Auf der Piazza Palazzo, in der Altstadt von Cagliari, befindet sich die
Kathedrale, gewidmet der Heiligen S. Maria. Im XIII. Jahrhundert wurde das Gebäude von den Pisanern errichtet, genau an der Stelle, wo vorher die Kirche S. Cecilia stand. Im Laufe der Jahrhunderte erfuhr sie eine Reihe bemerkenswerter Veränderungen, zu sehen besonders an der Fassade. Der anfänglich romanisch-pisanische Stil wurde 1702, mit eingefügten barocken Elementen verändert. 1933, während des Versuchs, die antike, mittelalterliche Fassade wieder ans Licht zu bringen, wurden diese Elemente mit anderen, neoromanischen, ersetzt, die auch heute noch die aktuelle Fassade schmückt. Vom ersten Bau sind noch erhalten: der Glockenturm, die Portale des Querschiffes, die Trägerbalken des Hauptportals und einige Bruchstückchen von Bildhauereien. Der Hauptteil der Einrichtung und der inneren Verzierungen sind jedoch in barockem Stil.
Die Kirche ist Form eines Kreuzes gebaut, mit drei Schiffen und einem Querschiff (transetto); der Innenbereich des Altares (Presbyterium) ist erhöht und von einer Balustrade aus Marmor abgeschlossen.
Hier befindet sich der Triptychon von Clemente VII., wahrscheinlich von flämischer Schule.

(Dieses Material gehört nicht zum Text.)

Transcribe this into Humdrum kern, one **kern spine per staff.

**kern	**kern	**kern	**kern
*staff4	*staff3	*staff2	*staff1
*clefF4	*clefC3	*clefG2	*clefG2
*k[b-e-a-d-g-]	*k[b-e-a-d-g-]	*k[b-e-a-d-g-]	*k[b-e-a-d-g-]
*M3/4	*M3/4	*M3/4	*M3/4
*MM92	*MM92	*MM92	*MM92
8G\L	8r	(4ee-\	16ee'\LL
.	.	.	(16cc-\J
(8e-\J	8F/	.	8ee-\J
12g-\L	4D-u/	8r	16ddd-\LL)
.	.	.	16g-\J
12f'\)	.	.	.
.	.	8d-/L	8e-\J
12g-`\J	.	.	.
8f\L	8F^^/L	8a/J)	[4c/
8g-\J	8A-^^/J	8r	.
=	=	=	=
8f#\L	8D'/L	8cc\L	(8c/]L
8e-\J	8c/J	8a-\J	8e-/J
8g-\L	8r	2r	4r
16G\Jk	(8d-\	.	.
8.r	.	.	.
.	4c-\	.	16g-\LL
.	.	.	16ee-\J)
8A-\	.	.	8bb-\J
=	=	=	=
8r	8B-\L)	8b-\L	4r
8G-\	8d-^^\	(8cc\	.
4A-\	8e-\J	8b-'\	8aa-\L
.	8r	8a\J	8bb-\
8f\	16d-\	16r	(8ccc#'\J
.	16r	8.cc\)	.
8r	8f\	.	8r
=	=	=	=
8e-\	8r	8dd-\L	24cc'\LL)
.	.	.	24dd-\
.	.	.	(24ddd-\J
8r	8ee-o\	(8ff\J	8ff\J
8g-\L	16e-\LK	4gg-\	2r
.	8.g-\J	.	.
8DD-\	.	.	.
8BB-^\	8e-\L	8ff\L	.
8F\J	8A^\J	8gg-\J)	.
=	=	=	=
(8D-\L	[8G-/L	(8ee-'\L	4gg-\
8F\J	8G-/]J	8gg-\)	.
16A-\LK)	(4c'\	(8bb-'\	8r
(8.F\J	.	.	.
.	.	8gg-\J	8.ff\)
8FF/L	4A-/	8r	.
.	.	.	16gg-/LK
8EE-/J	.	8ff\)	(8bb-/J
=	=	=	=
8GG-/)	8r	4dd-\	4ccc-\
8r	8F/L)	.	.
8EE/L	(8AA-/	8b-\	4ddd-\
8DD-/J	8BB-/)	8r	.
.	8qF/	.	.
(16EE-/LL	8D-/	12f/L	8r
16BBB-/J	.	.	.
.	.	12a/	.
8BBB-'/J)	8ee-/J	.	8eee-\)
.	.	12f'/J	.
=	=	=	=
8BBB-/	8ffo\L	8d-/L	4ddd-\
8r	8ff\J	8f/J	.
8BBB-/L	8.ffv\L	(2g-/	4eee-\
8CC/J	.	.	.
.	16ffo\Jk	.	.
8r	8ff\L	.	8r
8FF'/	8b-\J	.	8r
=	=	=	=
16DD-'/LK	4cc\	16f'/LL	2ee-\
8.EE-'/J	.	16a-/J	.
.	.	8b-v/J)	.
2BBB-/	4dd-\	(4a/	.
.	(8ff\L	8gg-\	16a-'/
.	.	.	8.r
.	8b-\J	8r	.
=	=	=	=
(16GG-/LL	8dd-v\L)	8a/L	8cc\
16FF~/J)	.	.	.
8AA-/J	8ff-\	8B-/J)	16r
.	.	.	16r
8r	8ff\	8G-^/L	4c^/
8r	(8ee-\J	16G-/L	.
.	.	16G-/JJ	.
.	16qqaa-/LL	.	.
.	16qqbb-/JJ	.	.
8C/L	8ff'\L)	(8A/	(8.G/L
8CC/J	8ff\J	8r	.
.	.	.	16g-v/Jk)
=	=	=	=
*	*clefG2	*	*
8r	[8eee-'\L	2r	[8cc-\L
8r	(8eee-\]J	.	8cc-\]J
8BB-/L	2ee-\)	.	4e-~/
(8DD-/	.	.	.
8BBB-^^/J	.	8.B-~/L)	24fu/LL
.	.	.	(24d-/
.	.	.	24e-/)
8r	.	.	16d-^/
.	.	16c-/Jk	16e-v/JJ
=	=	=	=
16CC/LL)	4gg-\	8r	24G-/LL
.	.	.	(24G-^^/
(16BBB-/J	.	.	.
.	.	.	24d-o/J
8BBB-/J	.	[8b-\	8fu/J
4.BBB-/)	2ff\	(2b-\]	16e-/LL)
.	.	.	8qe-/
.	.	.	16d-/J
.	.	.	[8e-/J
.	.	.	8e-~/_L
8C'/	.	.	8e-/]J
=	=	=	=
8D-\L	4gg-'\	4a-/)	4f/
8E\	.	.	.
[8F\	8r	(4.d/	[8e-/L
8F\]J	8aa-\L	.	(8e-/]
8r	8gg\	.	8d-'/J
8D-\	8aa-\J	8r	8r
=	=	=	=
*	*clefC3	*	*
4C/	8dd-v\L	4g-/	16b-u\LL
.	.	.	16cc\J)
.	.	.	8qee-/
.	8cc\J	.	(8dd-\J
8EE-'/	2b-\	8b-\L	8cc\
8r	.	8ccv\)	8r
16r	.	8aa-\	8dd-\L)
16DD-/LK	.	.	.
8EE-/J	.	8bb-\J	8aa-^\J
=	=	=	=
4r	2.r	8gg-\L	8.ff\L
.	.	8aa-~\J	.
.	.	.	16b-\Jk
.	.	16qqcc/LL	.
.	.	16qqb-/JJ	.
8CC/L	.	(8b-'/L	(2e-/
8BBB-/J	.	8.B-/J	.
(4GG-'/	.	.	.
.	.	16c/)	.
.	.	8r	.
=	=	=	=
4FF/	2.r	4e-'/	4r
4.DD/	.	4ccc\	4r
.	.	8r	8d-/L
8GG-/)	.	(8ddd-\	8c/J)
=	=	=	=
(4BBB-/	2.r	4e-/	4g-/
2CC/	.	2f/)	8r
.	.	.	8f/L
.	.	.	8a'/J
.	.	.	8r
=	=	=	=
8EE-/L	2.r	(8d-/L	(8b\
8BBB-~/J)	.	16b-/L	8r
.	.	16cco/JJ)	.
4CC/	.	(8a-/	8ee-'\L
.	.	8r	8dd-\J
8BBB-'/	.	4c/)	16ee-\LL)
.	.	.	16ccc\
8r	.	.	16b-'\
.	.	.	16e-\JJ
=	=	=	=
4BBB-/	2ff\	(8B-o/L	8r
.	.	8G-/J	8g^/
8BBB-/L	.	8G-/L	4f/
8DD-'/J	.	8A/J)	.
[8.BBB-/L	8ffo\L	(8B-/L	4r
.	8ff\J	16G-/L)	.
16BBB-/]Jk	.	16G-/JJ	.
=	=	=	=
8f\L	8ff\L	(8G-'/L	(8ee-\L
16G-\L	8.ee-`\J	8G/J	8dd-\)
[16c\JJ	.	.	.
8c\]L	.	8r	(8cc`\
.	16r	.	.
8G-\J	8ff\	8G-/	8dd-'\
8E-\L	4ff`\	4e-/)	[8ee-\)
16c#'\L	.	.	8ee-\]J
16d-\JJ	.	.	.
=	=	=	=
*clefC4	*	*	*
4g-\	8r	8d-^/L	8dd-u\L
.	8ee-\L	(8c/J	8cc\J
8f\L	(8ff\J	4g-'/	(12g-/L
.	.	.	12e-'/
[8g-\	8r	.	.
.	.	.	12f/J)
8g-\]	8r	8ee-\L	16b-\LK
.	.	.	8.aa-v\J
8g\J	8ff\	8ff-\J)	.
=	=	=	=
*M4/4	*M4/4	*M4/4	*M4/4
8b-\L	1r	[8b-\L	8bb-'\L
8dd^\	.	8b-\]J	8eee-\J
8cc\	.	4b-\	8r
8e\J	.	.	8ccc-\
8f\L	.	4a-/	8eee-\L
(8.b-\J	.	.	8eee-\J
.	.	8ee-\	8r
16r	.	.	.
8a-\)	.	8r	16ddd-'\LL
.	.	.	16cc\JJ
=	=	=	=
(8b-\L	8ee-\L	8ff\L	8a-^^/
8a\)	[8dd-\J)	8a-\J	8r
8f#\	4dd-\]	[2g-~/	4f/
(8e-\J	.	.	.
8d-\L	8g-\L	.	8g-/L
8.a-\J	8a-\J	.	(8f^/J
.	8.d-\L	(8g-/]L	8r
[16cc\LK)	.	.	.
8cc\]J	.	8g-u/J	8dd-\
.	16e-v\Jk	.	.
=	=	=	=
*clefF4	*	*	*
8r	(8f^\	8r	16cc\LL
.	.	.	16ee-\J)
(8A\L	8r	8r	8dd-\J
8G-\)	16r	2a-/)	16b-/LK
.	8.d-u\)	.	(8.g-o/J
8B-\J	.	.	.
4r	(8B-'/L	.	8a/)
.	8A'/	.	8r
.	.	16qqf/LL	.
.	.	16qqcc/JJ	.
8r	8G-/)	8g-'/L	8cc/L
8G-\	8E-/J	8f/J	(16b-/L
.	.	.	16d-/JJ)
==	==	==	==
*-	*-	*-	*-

Bei den seitlichen Kapellen befindet sich in der zweiten von rechts eine interessante hölzerne Statue, eine Madonna mit Kind (auch Madonna Nera), aus dem XIV. Jahrhundert. Im linken Querschiff findet man ein stattliches Mausoleum des siebzehnten Jahrhunderts, welches Martino il Giovane gewidmet wurde, einem jungen aragonischen Prinzen, der 1409 in Cagliari an Malaria starb.
Zwischen den ältesten Werken, ist eine Kanzel zu erwähnen, ein Werk von Guglielmo aus Pisa, erbaut um 1160 für die pisanische Kathedrale und 1312 der Kathedrale von Cagliari geschenkt. Unter dem Altar (Presbyterium) gelangt man zum in den Felsen gegrabenen Heiligtum, den vermutlichen Reliquien der christlichen Märtyrer, gefunden in der
Basilica di S. Saturno in Cagliari.
Sehr eindrucksvoll sind die Verzierungen der Hauptkapelle, die gut 584 verschiedene Rosetten in barockem Stil zeigen. Auf Anfrage kann die Sacrstia dei Beneficiati (Sakristei der Begünstigten), die Ratsaula und das Kapitel-Museum, die an die Kirche angrenzen, besucht werden. Im Kapitel-Museum befindet sich der Schatz des Münsters (Tesoro del Duomo). Er besteht aus heiligen Messornaten, handgefertigten Schmuckstücken, die aus dem XV. bis XIX. Jahrhundert stammen.